Start of Text section
IDx-DR is a device recently granted via the de novo pathway, and is geared towards adults with diabetes who run the risk of vision loss. There are more than 30 million adults living with diabetes in the US today, and one of the risks that comes with diabetes is vision loss, or diabetic retinopathy. Diabetic retinopathy is the most common cause of vision loss among adults with diabetes, and occurs when high blood sugar levels lead to swelling and leakage of blood vessels in the retina. There are two stages of diabetic retinopathy: the initial stage is called the Non-Proliferative Diabetic Retinopathy (NPDR) and the advanced stage is called the Proliferative Diabetic Retinopathy (PDR) which can lead to blindness. In NPDR, the tiny blood vessels weaken and can leak blood and fluid into the retina. Sometimes the blood vessels close and blood cannot reach the macula; these events lead to a blurry vision. In PDR, damaged vessels eventually close off leading to the growth of new, abnormal blood vessels in the retina. These new blood vessels can also be leaky...leading to an imbalance of the normal flow of fluid out of the eye...leading to pressure build up and eventual optic nerve damage. Additionally, the scar tissue stimulated by the growth of new blood vessels may lead to retinal detachment. IDx-DR is the first medical device to use artificial intelligence to detect higher levels of retinopathy in diabetic adults, and is a medical device developed to discover and detect these indicators to prevent vision loss.

Early detection of diabetic retinopathy is very critical in preventing vision loss, and this new medical device is one that works to make early detection more common, ultimately cutting down the percentage of diabetic adults that lose vision from diabetic retinopathy. The current mode of diagnosis involves a visit to the ophthalmologist who will either do a fluorescein angiography— where a yellow dye is injected to see what is happening with the retina— or an Optical Coherence Tomography (OCT) to measure the thickness of the retina.

Compared to these modes of diagnosis, IDx-DR promises to provide an immediate, reliable assessment for diabetic retinopathy which can be used even at a primary care physician’s office. One of the great things about it is you don’t have to be a rocket scientist to use it! It is designed to be user-friendly, and can be administered by trained novice operators who have no prior experience with ocular imaging.
End of Text section
Answer these questions from the IDx-DR text.
1. What are the two stages of diabetic retinopathy called?
2. What does Optical Coherence Tomography measure?
3. Who can administer IDx-DR?
Start of Dataset extract
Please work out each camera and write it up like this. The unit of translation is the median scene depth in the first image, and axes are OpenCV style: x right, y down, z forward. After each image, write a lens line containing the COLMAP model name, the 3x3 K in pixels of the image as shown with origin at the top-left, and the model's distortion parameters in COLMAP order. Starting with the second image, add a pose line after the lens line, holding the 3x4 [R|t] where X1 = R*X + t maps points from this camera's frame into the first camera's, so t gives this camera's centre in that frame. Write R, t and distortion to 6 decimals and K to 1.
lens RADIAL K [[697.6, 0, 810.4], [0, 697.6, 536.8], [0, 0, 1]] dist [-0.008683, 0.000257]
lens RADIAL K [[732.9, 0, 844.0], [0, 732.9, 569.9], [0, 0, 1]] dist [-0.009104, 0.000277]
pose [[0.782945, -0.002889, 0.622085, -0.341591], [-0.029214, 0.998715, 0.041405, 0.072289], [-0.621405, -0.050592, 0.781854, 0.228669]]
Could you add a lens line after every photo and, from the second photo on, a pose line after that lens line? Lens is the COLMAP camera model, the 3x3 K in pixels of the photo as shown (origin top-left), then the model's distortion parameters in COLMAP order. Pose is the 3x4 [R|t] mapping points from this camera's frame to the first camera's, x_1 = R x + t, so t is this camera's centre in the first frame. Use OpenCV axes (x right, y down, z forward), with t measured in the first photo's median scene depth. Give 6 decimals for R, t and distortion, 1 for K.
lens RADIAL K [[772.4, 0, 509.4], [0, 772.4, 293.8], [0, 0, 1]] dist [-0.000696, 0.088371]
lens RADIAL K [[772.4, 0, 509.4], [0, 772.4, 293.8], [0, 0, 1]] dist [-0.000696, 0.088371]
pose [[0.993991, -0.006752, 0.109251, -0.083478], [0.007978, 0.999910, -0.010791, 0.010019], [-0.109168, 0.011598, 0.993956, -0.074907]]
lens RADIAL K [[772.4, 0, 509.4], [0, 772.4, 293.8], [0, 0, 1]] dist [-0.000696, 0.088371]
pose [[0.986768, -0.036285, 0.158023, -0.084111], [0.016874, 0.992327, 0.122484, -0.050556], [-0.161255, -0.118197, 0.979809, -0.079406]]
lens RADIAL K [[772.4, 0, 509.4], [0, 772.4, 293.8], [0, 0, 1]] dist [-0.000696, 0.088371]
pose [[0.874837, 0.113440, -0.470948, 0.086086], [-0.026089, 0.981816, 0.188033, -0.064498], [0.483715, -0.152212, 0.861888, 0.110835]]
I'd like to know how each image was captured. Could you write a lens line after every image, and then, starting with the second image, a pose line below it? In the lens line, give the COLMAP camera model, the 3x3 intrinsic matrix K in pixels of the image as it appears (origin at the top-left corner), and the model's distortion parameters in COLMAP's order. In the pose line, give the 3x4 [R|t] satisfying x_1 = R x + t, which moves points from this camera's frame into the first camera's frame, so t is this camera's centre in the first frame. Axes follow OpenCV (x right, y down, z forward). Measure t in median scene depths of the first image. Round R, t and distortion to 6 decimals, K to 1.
End of Dataset extract
**Answer section:**
1. The initial stage is Non-Proliferative Diabetic Retinopathy (NPDR), and the advanced stage is Proliferative Diabetic Retinopathy (PDR).
2. It measures the thickness of the retina.
3. Trained novice operators who have no prior experience with ocular imaging can administer it.